Given problem
Every entry here needs to be repeated exactly.

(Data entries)
.....

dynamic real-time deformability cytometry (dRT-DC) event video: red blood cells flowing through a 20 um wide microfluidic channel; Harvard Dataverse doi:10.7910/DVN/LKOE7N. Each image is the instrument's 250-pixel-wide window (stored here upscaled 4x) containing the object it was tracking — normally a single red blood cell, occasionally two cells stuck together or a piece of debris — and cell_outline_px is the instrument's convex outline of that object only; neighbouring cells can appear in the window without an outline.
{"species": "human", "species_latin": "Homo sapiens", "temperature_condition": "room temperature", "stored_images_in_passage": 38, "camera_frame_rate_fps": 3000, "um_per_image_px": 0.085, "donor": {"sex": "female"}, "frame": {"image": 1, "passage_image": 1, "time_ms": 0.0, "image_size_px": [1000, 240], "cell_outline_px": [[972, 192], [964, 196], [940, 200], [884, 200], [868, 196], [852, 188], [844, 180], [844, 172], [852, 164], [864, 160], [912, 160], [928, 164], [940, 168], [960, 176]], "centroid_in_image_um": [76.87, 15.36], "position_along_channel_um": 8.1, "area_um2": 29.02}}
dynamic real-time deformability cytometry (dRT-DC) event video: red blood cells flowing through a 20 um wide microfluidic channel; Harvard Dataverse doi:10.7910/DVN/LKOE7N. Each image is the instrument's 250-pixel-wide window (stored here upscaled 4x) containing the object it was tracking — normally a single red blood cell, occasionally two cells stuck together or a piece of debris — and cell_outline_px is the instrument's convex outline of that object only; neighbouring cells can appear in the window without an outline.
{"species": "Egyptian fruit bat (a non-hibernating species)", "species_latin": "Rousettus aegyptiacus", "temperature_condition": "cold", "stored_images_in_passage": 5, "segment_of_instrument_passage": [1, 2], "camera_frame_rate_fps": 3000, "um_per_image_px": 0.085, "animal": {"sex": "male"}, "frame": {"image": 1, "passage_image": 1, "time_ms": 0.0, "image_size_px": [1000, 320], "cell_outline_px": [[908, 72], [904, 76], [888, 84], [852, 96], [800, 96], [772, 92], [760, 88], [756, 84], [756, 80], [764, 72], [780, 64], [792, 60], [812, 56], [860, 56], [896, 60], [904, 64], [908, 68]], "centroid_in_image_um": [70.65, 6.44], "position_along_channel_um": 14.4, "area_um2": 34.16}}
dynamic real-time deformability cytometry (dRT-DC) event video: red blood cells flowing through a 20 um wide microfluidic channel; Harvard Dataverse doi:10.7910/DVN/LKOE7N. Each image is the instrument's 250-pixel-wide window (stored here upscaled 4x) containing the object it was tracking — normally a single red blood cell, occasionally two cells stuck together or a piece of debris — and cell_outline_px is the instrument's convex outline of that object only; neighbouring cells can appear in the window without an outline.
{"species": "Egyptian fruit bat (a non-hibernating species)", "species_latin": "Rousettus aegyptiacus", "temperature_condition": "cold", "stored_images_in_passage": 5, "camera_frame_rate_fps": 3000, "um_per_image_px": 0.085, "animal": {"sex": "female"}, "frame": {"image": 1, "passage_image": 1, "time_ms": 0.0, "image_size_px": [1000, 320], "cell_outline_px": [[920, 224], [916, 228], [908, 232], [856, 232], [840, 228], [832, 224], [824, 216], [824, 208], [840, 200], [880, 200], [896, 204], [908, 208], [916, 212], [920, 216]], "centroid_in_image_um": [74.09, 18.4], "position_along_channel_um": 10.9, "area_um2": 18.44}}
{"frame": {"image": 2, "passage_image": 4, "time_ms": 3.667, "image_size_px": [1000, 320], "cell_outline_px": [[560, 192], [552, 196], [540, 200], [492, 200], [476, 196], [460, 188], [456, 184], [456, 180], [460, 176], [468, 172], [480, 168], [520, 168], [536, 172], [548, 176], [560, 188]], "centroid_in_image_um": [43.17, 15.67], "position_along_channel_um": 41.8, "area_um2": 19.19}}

.....

The solution
dynamic real-time deformability cytometry (dRT-DC) event video: red blood cells flowing through a 20 um wide microfluidic channel; Harvard Dataverse doi:10.7910/DVN/LKOE7N. Each image is the instrument's 250-pixel-wide window (stored here upscaled 4x) containing the object it was tracking — normally a single red blood cell, occasionally two cells stuck together or a piece of debris — and cell_outline_px is the instrument's convex outline of that object only; neighbouring cells can appear in the window without an outline.
{"species": "human", "species_latin": "Homo sapiens", "temperature_condition": "room temperature", "stored_images_in_passage": 38, "camera_frame_rate_fps": 3000, "um_per_image_px": 0.085, "donor": {"sex": "female"}, "frame": {"image": 1, "passage_image": 1, "time_ms": 0.0, "image_size_px": [1000, 240], "cell_outline_px": [[972, 192], [964, 196], [940, 200], [884, 200], [868, 196], [852, 188], [844, 180], [844, 172], [852, 164], [864, 160], [912, 160], [928, 164], [940, 168], [960, 176]], "centroid_in_image_um": [76.87, 15.36], "position_along_channel_um": 8.1, "area_um2": 29.02}}
dynamic real-time deformability cytometry (dRT-DC) event video: red blood cells flowing through a 20 um wide microfluidic channel; Harvard Dataverse doi:10.7910/DVN/LKOE7N. Each image is the instrument's 250-pixel-wide window (stored here upscaled 4x) containing the object it was tracking — normally a single red blood cell, occasionally two cells stuck together or a piece of debris — and cell_outline_px is the instrument's convex outline of that object only; neighbouring cells can appear in the window without an outline.
{"species": "Egyptian fruit bat (a non-hibernating species)", "species_latin": "Rousettus aegyptiacus", "temperature_condition": "cold", "stored_images_in_passage": 5, "segment_of_instrument_passage": [1, 2], "camera_frame_rate_fps": 3000, "um_per_image_px": 0.085, "animal": {"sex": "male"}, "frame": {"image": 1, "passage_image": 1, "time_ms": 0.0, "image_size_px": [1000, 320], "cell_outline_px": [[908, 72], [904, 76], [888, 84], [852, 96], [800, 96], [772, 92], [760, 88], [756, 84], [756, 80], [764, 72], [780, 64], [792, 60], [812, 56], [860, 56], [896, 60], [904, 64], [908, 68]], "centroid_in_image_um": [70.65, 6.44], "position_along_channel_um": 14.4, "area_um2": 34.16}}
dynamic real-time deformability cytometry (dRT-DC) event video: red blood cells flowing through a 20 um wide microfluidic channel; Harvard Dataverse doi:10.7910/DVN/LKOE7N. Each image is the instrument's 250-pixel-wide window (stored here upscaled 4x) containing the object it was tracking — normally a single red blood cell, occasionally two cells stuck together or a piece of debris — and cell_outline_px is the instrument's convex outline of that object only; neighbouring cells can appear in the window without an outline.
{"species": "Egyptian fruit bat (a non-hibernating species)", "species_latin": "Rousettus aegyptiacus", "temperature_condition": "cold", "stored_images_in_passage": 5, "camera_frame_rate_fps": 3000, "um_per_image_px": 0.085, "animal": {"sex": "female"}, "frame": {"image": 1, "passage_image": 1, "time_ms": 0.0, "image_size_px": [1000, 320], "cell_outline_px": [[920, 224], [916, 228], [908, 232], [856, 232], [840, 228], [832, 224], [824, 216], [824, 208], [840, 200], [880, 200], [896, 204], [908, 208], [916, 212], [920, 216]], "centroid_in_image_um": [74.09, 18.4], "position_along_channel_um": 10.9, "area_um2": 18.44}}
{"frame": {"image": 2, "passage_image": 4, "time_ms": 3.667, "image_size_px": [1000, 320], "cell_outline_px": [[560, 192], [552, 196], [540, 200], [492, 200], [476, 196], [460, 188], [456, 184], [456, 180], [460, 176], [468, 172], [480, 168], [520, 168], [536, 172], [548, 176], [560, 188]], "centroid_in_image_um": [43.17, 15.67], "position_along_channel_um": 41.8, "area_um2": 19.19}}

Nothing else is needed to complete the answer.